For the Philippines, the DCTS will lower or remove tariffs on more than 150 products including agricultural produce such as tomatoes, milk and cream, cheese, grains, tropical fruits, and animal and vegetable oils. Further, in demand electronic products and optical instruments will also benefit from preferential tariffs. Likewise, the goods that will benefit the most from the said scheme are those from the tuna and t-shirt sectors.
Aside from tariff reduction, the scheme also highlights the benefits of the provision for simpler rules and procedures, including the rules of origin. Through the simplified trade conditions and regional cumulation measures, Philippine exporters will benefit as they can source components, from other Southeast Asian countries while still claiming it as originating from the Philippines.
Further, to promote trade and investment opportunities, the current administration will be keen on implementing the Philippine Development Plan 2023-2028 (PDP), which will utilize trade and investments as drivers of job creation and poverty reduction.
In support of PDP, DTI also formulated the Philippine Export Development Plan 2023-2028 (PEDP), which the President already approved yesterday. This aims to capitalize on export opportunities to integrate our products in the global value chain in order to realize our vision of making the Philippines an agile export powerhouse.
Hence, the Department will undertake an industry-centric and firm-centric approach in capacitating our export ecosystem. Specifically, the DTI will prioritize three industrial clusters for our investment-driven approach. These clusters include the (1)Industrial Machinery and Transport (IMT); (2) Technology Media and Telecommunications (TMT); and, (3) Health and Life Sciences (HLS).
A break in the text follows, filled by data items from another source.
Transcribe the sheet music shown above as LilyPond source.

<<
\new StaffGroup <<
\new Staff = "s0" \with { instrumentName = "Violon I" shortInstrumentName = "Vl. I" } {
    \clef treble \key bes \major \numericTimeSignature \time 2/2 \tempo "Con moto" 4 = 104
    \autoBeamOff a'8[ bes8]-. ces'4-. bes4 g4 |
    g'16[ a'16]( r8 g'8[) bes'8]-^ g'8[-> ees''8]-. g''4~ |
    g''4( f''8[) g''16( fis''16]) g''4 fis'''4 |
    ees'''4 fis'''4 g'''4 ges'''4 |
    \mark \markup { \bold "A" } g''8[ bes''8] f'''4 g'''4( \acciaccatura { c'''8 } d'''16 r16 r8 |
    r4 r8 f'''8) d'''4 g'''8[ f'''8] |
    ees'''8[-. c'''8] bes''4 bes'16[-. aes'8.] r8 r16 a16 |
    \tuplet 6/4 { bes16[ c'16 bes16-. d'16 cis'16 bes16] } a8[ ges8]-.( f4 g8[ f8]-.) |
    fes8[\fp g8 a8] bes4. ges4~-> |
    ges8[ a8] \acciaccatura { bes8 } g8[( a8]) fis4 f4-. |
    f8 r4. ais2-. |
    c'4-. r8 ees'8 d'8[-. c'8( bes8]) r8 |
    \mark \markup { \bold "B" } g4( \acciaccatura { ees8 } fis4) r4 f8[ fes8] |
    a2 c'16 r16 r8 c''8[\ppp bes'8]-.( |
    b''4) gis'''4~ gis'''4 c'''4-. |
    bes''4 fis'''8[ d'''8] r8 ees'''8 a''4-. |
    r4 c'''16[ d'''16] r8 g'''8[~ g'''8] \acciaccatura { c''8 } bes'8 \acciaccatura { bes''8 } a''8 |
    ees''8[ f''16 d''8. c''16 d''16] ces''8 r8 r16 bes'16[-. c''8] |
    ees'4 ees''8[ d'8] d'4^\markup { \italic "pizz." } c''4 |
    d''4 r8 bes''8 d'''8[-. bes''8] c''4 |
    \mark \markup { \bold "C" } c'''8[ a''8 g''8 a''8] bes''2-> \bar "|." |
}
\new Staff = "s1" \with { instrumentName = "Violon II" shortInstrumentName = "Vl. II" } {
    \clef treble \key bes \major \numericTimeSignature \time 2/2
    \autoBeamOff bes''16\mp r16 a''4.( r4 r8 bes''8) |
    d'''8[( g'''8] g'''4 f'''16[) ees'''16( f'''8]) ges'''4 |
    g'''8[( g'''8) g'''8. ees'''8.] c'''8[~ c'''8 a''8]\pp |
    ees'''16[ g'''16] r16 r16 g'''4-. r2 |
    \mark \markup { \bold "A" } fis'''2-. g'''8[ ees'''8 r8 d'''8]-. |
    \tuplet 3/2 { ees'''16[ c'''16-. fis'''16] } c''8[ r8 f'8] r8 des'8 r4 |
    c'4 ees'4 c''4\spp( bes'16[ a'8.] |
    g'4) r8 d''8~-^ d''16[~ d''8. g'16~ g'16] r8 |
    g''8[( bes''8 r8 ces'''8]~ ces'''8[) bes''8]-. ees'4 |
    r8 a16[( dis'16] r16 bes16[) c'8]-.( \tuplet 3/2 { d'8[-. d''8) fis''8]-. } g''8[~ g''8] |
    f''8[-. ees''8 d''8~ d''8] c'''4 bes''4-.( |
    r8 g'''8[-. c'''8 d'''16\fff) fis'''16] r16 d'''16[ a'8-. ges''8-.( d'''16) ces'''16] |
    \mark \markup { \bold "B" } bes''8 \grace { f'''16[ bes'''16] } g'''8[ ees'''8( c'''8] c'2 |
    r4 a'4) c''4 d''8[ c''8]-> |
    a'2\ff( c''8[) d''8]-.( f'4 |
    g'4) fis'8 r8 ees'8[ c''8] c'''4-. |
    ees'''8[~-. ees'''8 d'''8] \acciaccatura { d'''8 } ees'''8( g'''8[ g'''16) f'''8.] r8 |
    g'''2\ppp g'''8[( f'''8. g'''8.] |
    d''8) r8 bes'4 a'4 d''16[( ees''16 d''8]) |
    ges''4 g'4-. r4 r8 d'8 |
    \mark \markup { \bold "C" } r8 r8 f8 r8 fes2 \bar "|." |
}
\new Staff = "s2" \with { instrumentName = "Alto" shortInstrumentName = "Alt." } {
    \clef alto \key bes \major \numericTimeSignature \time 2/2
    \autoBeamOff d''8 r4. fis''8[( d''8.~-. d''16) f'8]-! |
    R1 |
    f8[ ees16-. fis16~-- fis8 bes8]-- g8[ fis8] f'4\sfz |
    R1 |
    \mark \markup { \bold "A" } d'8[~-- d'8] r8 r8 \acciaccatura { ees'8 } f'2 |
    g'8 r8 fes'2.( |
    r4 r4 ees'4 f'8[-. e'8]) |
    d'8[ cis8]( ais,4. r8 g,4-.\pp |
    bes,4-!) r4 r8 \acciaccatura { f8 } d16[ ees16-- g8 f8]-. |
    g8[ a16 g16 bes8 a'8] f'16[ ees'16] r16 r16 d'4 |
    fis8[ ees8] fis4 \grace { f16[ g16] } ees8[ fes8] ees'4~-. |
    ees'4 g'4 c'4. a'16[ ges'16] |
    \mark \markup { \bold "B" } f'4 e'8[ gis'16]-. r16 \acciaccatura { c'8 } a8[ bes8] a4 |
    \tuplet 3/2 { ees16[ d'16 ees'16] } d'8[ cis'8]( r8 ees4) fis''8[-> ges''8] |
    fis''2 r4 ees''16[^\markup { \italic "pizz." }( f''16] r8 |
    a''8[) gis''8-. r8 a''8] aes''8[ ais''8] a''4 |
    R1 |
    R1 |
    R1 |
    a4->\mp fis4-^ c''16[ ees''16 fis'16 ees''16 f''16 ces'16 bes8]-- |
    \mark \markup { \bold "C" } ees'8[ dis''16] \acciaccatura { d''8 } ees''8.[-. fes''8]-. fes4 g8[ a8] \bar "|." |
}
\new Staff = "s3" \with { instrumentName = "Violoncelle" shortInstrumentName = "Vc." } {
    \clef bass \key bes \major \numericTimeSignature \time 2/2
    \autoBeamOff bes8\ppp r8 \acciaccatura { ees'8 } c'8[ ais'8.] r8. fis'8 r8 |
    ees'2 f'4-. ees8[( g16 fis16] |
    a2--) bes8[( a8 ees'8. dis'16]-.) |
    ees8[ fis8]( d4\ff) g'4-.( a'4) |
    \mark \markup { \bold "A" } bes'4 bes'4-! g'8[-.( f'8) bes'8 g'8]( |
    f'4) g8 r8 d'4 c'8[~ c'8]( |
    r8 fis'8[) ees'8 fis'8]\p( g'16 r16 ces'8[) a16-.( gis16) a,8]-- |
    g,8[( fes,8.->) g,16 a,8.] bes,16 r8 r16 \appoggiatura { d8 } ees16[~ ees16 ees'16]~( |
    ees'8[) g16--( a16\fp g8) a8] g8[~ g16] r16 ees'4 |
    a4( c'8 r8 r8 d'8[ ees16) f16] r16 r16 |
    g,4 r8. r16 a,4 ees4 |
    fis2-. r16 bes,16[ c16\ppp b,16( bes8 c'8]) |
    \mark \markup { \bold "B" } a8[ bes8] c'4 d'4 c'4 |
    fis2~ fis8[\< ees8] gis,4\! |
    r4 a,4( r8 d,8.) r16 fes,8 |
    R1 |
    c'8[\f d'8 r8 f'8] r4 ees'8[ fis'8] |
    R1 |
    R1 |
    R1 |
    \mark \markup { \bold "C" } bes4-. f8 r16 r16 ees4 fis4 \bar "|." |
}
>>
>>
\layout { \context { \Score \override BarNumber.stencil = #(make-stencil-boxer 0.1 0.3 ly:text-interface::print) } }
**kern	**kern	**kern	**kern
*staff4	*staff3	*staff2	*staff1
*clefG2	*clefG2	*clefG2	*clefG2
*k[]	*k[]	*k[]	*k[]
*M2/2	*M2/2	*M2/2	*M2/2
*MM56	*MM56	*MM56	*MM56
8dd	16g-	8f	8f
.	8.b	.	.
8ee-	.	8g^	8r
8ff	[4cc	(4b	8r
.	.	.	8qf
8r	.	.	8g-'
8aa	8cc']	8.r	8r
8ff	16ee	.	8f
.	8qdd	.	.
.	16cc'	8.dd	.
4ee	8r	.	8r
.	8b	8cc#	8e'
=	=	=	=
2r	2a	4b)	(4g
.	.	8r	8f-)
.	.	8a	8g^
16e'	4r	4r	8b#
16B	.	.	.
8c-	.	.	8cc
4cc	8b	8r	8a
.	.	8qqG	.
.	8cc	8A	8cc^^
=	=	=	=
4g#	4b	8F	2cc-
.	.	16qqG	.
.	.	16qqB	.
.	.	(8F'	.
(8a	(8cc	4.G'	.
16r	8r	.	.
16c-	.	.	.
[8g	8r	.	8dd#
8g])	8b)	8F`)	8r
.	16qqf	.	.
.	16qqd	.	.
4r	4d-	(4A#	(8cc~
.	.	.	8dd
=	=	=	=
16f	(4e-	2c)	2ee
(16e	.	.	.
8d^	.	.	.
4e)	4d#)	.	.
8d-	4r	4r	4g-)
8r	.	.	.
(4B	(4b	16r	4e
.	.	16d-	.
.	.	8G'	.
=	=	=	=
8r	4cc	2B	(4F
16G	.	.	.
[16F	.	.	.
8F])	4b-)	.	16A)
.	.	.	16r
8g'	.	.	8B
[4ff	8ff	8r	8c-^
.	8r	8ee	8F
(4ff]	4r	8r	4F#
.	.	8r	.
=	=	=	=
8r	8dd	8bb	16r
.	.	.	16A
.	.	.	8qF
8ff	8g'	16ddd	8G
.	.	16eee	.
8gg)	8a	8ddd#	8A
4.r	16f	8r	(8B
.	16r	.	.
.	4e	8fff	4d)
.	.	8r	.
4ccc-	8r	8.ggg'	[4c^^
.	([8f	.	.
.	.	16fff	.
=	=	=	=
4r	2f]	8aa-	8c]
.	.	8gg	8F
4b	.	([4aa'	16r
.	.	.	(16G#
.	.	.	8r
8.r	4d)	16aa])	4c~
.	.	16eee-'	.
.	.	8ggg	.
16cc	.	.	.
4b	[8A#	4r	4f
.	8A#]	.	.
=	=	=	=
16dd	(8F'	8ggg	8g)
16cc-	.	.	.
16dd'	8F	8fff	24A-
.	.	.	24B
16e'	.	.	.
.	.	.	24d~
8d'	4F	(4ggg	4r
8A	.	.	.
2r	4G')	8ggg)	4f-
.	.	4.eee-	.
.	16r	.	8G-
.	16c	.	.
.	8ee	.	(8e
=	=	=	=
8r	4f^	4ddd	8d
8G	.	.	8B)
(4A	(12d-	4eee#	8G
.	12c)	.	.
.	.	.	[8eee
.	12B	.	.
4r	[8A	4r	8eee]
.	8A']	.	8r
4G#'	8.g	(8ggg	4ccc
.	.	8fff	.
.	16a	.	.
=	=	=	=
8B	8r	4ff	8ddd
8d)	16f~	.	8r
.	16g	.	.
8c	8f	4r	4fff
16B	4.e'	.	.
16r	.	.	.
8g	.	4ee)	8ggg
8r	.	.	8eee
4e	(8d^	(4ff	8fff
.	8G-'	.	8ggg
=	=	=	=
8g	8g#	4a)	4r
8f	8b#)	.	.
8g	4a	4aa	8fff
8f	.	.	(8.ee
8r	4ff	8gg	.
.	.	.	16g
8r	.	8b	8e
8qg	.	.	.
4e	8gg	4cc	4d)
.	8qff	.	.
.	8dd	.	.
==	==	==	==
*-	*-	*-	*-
In his closing remarks, Secretary Pascual stressed that “A continued partnership with the UK Government will sustain our efforts to enhance trade and investment with the UK. We at the DTI are grateful to the British Embassy in Manila, and the UK Department for Business and Trade, for the Philippines-UK Economic Dialogue since 2019. And I look forward to our Fourth Dialogue this year. There, we can continue our discussions on enhancing our economic ties so our economies can grow and expand.”